The compression process generates both compressed .lzo files and small .lzo.index files (splittable LZO). Each index file contain the byte offsets of the LZO blocks in the corresponding compressed file, meaning that the blocks can be processed in parallel.

LZO encoding is generally used for raw data produced by Snowplow Collector.

Gzip

The records are treated as byte arrays containing UTF-8 encoded strings (whether CSV, JSON or TSV). New lines are used to separate records written to a file. This format can be used with the Snowplow Kinesis Enriched stream, among other streams.

Gzip encoding is generally used for both enriched data and bad data.

Running

Available on Terraform Registry

A Terraform module which deploys the Snowplow S3 Loader on AWS EC2 for use with Kinesis. For installing in other environments, please see the other installation options below.

Docker image

We publish three different flavours of the docker image.

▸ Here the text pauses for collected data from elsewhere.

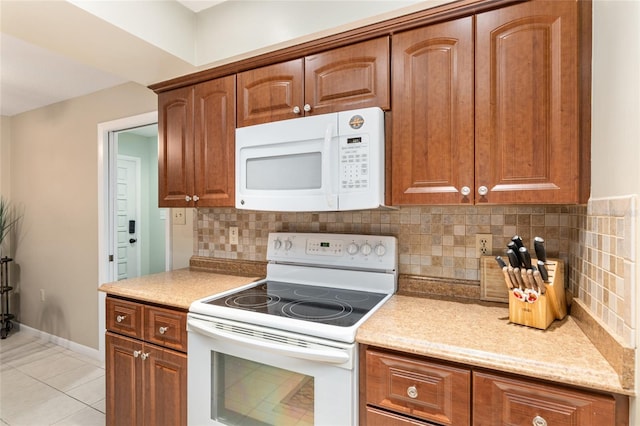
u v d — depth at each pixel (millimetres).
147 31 1497
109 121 2756
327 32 1435
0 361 2889
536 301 1120
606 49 939
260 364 1266
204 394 1381
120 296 1713
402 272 1646
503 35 1172
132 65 1721
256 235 2066
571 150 1076
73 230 3043
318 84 1491
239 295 1577
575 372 837
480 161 1198
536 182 1122
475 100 1208
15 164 3533
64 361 2885
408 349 1027
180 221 2361
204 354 1383
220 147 1743
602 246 948
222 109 1738
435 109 1271
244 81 1679
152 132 4164
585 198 1062
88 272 2945
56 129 3148
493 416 934
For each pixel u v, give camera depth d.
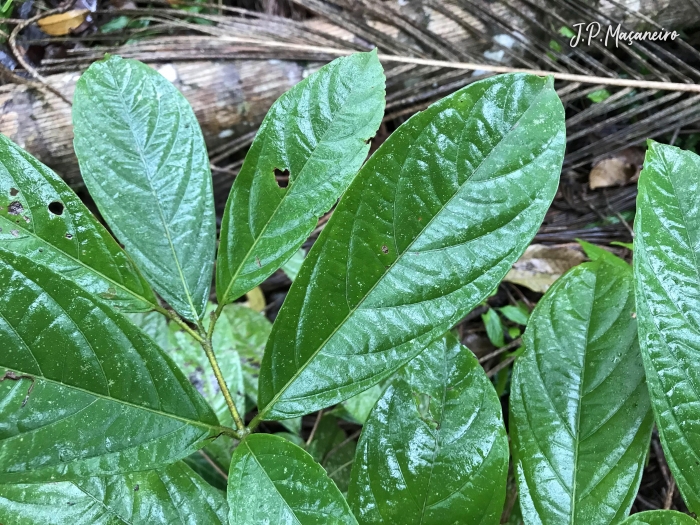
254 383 0.59
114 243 0.28
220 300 0.28
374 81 0.29
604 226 0.79
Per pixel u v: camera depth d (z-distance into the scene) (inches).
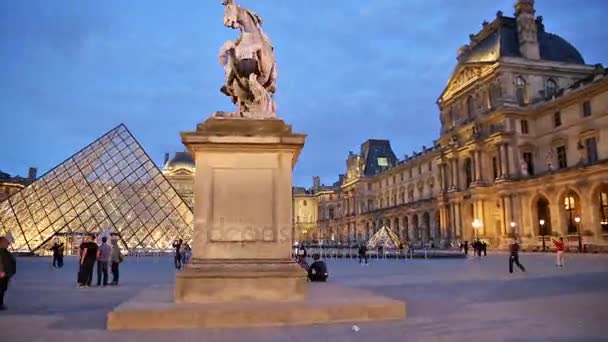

  • Pull the :2.2.4 tag if you only need GZip output format

  • Pull the :2.2.4-lzo tag if you also need LZO output format

  • Pull the :2.2.4-distroless tag for an lightweight alternative to :2.2.4

docker pull snowplow/snowplow-s3-loader:2.2.4
docker pull snowplow/snowplow-s3-loader:2.2.4-lzo
docker pull snowplow/snowplow-s3-loader:2.2.4-distroless

Here is a standard command to run the loader on a EC2 instance in AWS:

docker run \
-d \
--name snowplow-s3-loader \
--restart always \
--log-driver awslogs \
--log-opt awslogs-group=snowplow-s3-loader \
--log-opt awslogs-stream='ec2metadata --instance-id' \
--network host \
-v $(pwd):/snowplow/config \
-e 'JAVA_OPTS=-Xms512M -Xmx1024M -Dorg.slf4j.simpleLogger.defaultLogLevel=WARN' \
snowplow/snowplow-s3-loader:2.2.4 \
--config /snowplow/config/config.hocon

Jar

JARs can be found attached to the Github release. Only pick the -lzo version of the JAR file if you need to output in LZO format

java -jar snowplow-s3-loader-2.2.4.jar --config config.hocon
java -jar snowplow-s3-loader-lzo-2.2.4.jar --config config.hocon

Running the jar requires to have the native LZO binaries installed. For example for Debian this can be done with:

sudo apt-get install lzop liblzo2-dev